La source du mal dont souffre notre cher pays est la perpétuation paradoxale de l’ancien système d’avant la colonisation, malgré l’ère républicaine dans laquelle on nous a plongée. Cela se traduit par le comportement des personnes investies de pouvoir temporel en des individus au-dessus des règles qui devraient régir tous les membres de la société. Dans l’ancien temps on les appelait des « tsy maty manota » ou encore des « tompo tsy refesi-mandidy ».

Développement, démocratie, droits de l’homme, justice sociale, bonne gouvernance, lutte contre la corruption, bref, les thématiques sonnantes qu’on prône à satiété ici et là, resteront vaines sans d’abord l’effectivité de la république. La république s’érige sur des piliers qui garantissent à ses membres l’égalité. L’un de ces piliers est les lois écrites. Les lois écrites pour que tout mysticisme soit banni du fonctionnement de l’Etat : pour que l’exercice du pouvoir ne se justifie pas par des formules « foin’Andriamanitra ho ahy ny tany sy ny fanjakana » ou encore que le pouvoir ne se transmette pas de père en fils et de tout ce qui est népotisme. L’autre pilier est l’Ecole afin que la compétence soit le critère fondamental de l’ascension sociale.

Madagascar n’a pas fait la transition de la monarchie vers la république. Le pays se trouve dans un  paradoxe de république fonctionnant comme au temps de la royauté. Les Malgaches sont restés des sujets dans l’âme et les gouvernants des « tsy maty manota ». D’où l’embourbement des quatre républiques successives… Les partis politiques sont des entités qui ont le pouvoir de conduire Madagascar vers l’effectivité de la république. Ils sont la pièce principale d’un rouage, la roue première qui assure le fonctionnement convenable du reste du mécanisme… Dans une république, les partis politiques devraient être les organes qui animent la vie publique. Une partie de la réponse à l’échec de la Grande île à tirer avantage de l’ère du libéralisme vient justement du dysfonctionnement des partis politiques… Il est un fait qu’avant d’être un parti libéral et démocratique, le LEADER Fanilo, votre parti, est avant tout un parti républicain. Comme mentionné précédemment, un parti républicain est respectueux de ses textes (ses lois écrites). Faute de cela les dirigeants sont libres d’agir selon leur bon vouloir comme des « tsy maty manota », des « tompo tsy refesi-mandidy ». L’adoubement par un scrutin ne signifie aucunement pouvoir prendre les décisions à sa guise, selon ses humeurs. Les textes, les textes et les textes !
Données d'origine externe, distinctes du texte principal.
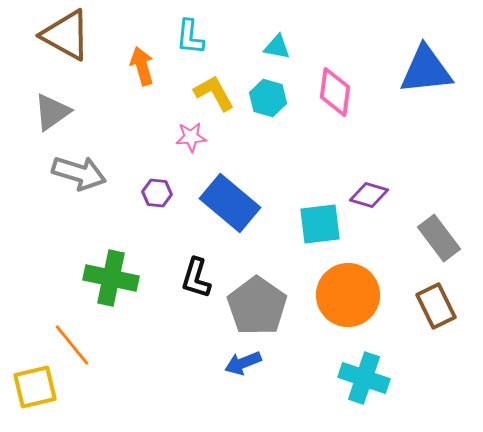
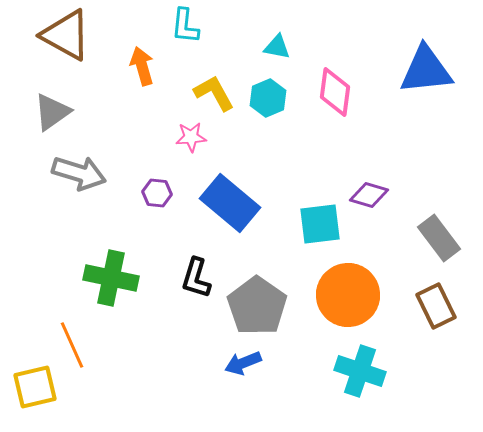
cyan L-shape: moved 5 px left, 11 px up
cyan hexagon: rotated 21 degrees clockwise
orange line: rotated 15 degrees clockwise
cyan cross: moved 4 px left, 7 px up
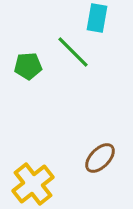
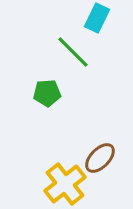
cyan rectangle: rotated 16 degrees clockwise
green pentagon: moved 19 px right, 27 px down
yellow cross: moved 32 px right
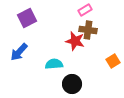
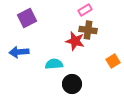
blue arrow: rotated 42 degrees clockwise
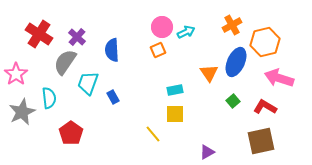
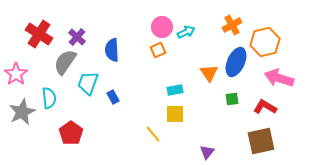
green square: moved 1 px left, 2 px up; rotated 32 degrees clockwise
purple triangle: rotated 21 degrees counterclockwise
La démarche du Conseil d’orientation (CO) à l’encontre de l’ancien Bureau national de coordination (BNC) dont vous aviez été le président est un acte mû par des valeurs républicaines (notons que c’est une première dans l’histoire des partis politiques malgaches). Répliquer en mettant en avant la démocratie, parce que vous avez été élu à un scrutin (le Conseil national), n’engage que ceux qui veulent le croire… La démocratie ne s’interprète pas de travers. A moins de vouloir en faire une litanie morbide.

Veuillez recevoir mes respects les plus distingués.